If the strategies are algorithms, then you can further refine the concept by including resource constraints (e.g. running in polynomial time, or running within X seconds).

In general, I don't think there is really a definition that fits well all cases in a non-trivial way: a clock optimizes keeping time, a rock optimizes laying around and occasionally falling, but we don't usually think of these things as agents trying to optimize an utility function.
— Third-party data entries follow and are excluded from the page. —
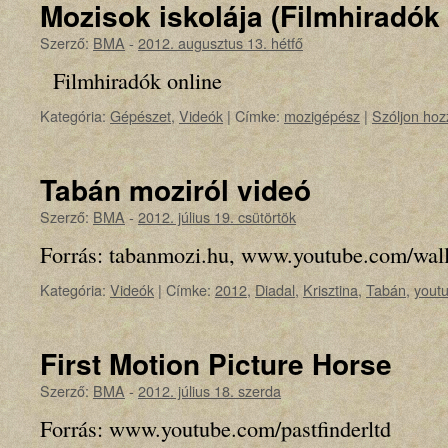
Mozisok iskolája (Filmhiradók 
Szerző:
BMA
-
2012. augusztus 13. hétfő
Filmhiradók online
Kategória:
Gépészet
,
Videók
|
Címke:
mozigépész
|
Szóljon hoz
Tabán moziról videó
Szerző:
BMA
-
2012. július 19. csütörtök
Forrás: tabanmozi.hu, www.youtube.com/wal
Kategória:
Videók
|
Címke:
2012
,
Diadal
,
Krisztina
,
Tabán
,
yout
First Motion Picture Horse
Szerző:
BMA
-
2012. július 18. szerda
Forrás: www.youtube.com/pastfinderltd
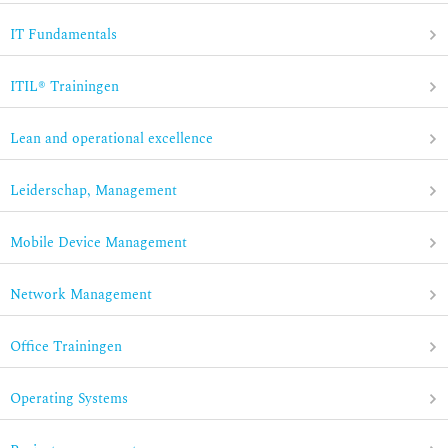
IT Fundamentals
ITIL® Trainingen
Lean and operational excellence
Leiderschap, Management
Mobile Device Management
Network Management
Office Trainingen
Operating Systems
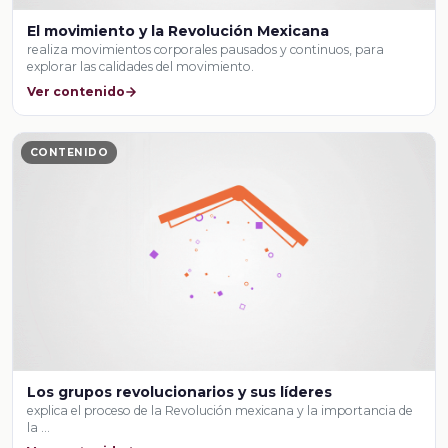
El movimiento y la Revolución Mexicana
realiza movimientos corporales pausados y continuos, para
explorar las calidades del movimiento.
Ver contenido
CONTENIDO
Los grupos revolucionarios y sus líderes
explica el proceso de la Revolución mexicana y la importancia de
la …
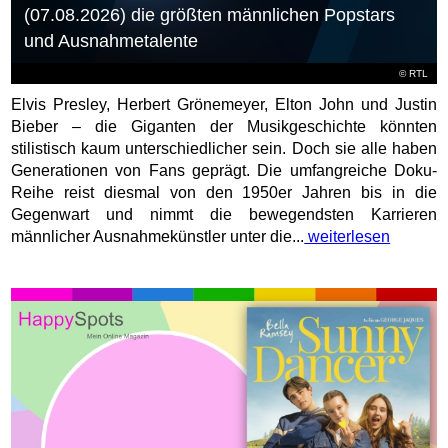
(07.08.2026) die größten männlichen Popstars
und Ausnahmetalente
©
RTL
Elvis Presley, Herbert Grönemeyer, Elton John und Justin
Bieber – die Giganten der Musikgeschichte könnten
stilistisch kaum unterschiedlicher sein. Doch sie alle haben
Generationen von Fans geprägt. Die umfangreiche Doku-
Reihe reist diesmal von den 1950er Jahren bis in die
Gegenwart und nimmt die bewegendsten Karrieren
männlicher Ausnahmekünstler unter die...
weiterlesen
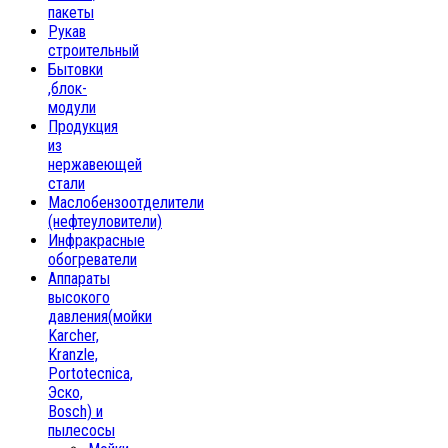
пакеты
Рукав
строительный
Бытовки
,блок-
модули
Продукция
из
нержавеющей
стали
Маслобензоотделители
(нефтеуловители)
Инфракрасные
обогреватели
Аппараты
высокого
давления(мойки
Karcher,
Kranzle,
Portotecnica,
Эско,
Bosch) и
пылесосы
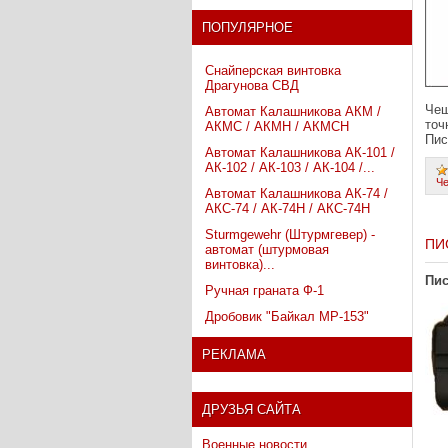
ПОПУЛЯРНОЕ
Снайперская винтовка
Драгунова СВД
Чеш
Автомат Калашникова АКМ /
точ
АКМС / АКМН / АКМСН
Пис
Автомат Калашникова АК-101 /
АК-102 / АК-103 / АК-104 /...
Ч
Автомат Калашникова АК-74 /
АКС-74 / АК-74Н / АКС-74Н
Sturmgewehr (Штурмгевер) -
ПИ
автомат (штурмовая
винтовка)...
Пис
Ручная граната Ф-1
Дробовик "Байкал МР-153"
РЕКЛАМА
ДРУЗЬЯ САЙТА
Военные новости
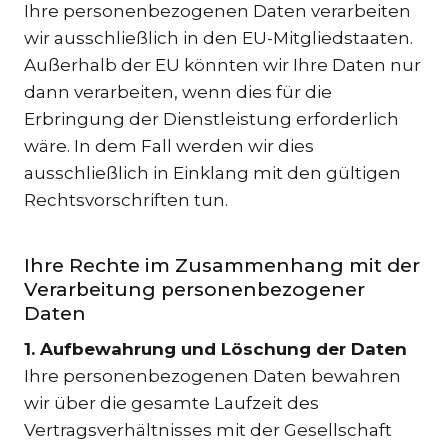
Ihre personenbezogenen Daten verarbeiten
wir ausschließlich in den EU-Mitgliedstaaten.
Außerhalb der EU könnten wir Ihre Daten nur
dann verarbeiten, wenn dies für die
Erbringung der Dienstleistung erforderlich
wäre. In dem Fall werden wir dies
ausschließlich in Einklang mit den gültigen
Rechtsvorschriften tun.
Ihre Rechte im Zusammenhang mit der
Verarbeitung personenbezogener
Daten
1. Aufbewahrung und Löschung der Daten
Ihre personenbezogenen Daten bewahren
wir über die gesamte Laufzeit des
Vertragsverhältnisses mit der Gesellschaft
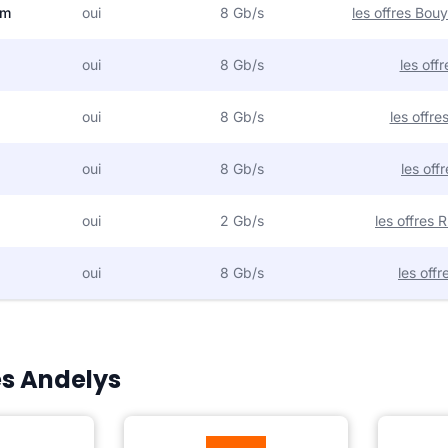
om
oui
8 Gb/s
les offres Bo
oui
8 Gb/s
les off
oui
8 Gb/s
les offr
oui
8 Gb/s
les off
oui
2 Gb/s
les offres
oui
8 Gb/s
les off
es Andelys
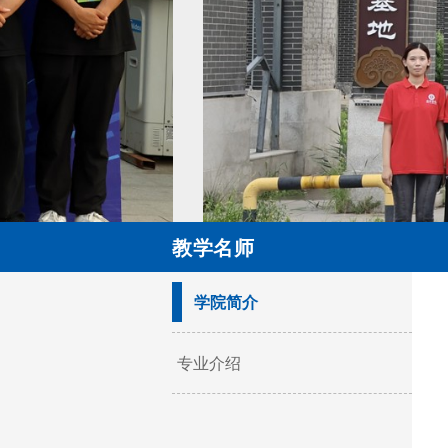
教学名师
学院简介
专业介绍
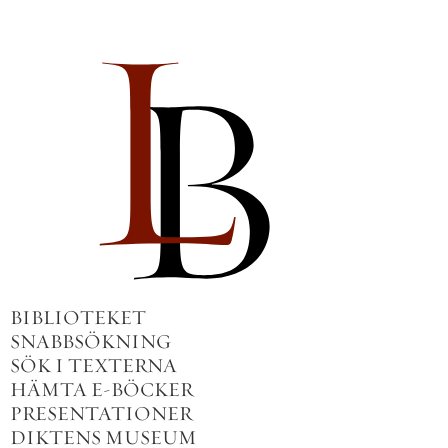
BIBLIOTEKET
SNABBSÖKNING
SÖK I TEXTERNA
HÄMTA E-BÖCKER
PRESENTATIONER
DIKTENS MUSEUM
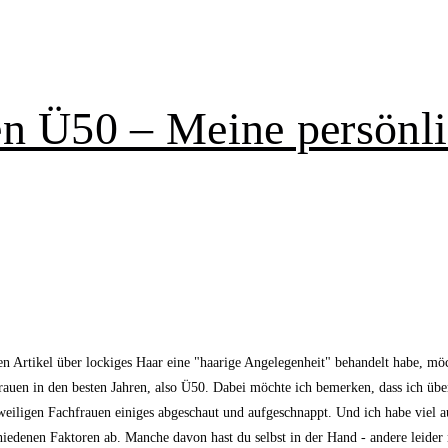
n Ü50 – Meine persönli
ten Artikel über lockiges Haar eine "haarige Angelegenheit" behandelt habe, m
auen in den besten Jahren, also Ü50. Dabei möchte ich bemerken, dass ich über
eiligen Fachfrauen einiges abgeschaut und aufgeschnappt. Und ich habe viel a
hiedenen Faktoren ab. Manche davon hast du selbst in der Hand - andere leider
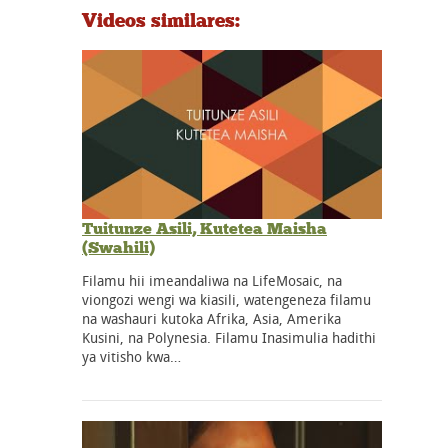
Videos similares:
Tuitunze Asili, Kutetea Maisha
(Swahili)
Filamu hii imeandaliwa na LifeMosaic, na
viongozi wengi wa kiasili, watengeneza filamu
na washauri kutoka Afrika, Asia, Amerika
Kusini, na Polynesia. Filamu Inasimulia hadithi
ya vitisho kwa…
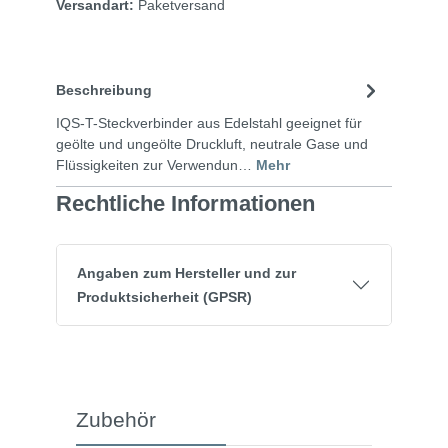
Versandart:
Paketversand
Beschreibung
IQS-T-Steckverbinder aus Edelstahl geeignet für
geölte und ungeölte Druckluft, neutrale Gase und
Flüssigkeiten zur Verwendun…
Mehr
Rechtliche Informationen
Angaben zum Hersteller und zur
Produktsicherheit (GPSR)
Zubehör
See some of my criticisms of the concept: http://lesswrong.com/lw/cxk/thoughts_and_problems_with_eliezers_measure_of/

Thanks. That criticism makes sense to me. You put the point very concretely.

What do you think of the use of optimization power in arguments about takeoff speed and x-risk?

Or do you have a different research agenda altogether?

As an informal concept, it's a good one (and better than "intelligence"). Just as long as its not taken too literally.

Thanks for the references, though the link doesn't work (and is missing a space after it). I think it should point here.

EDIT: This post is old, so the link was probably broken in the move to LW 2.0.

String A and B are descriptions of worldstates. A is the received string, B is the desired string. It is not clear that there is a simple operation that generates a string "between" A and B. It seems intuitively like we should look to the VNM-axioms for a simple formal model of "betweeness" I think. Not sure.

A powerful optimizer can perform transforms between more disparate As and Bs maybe.

You could compare the structure of the compression (minimal program to represent) of the two strings. Though this asks the same question only on another level.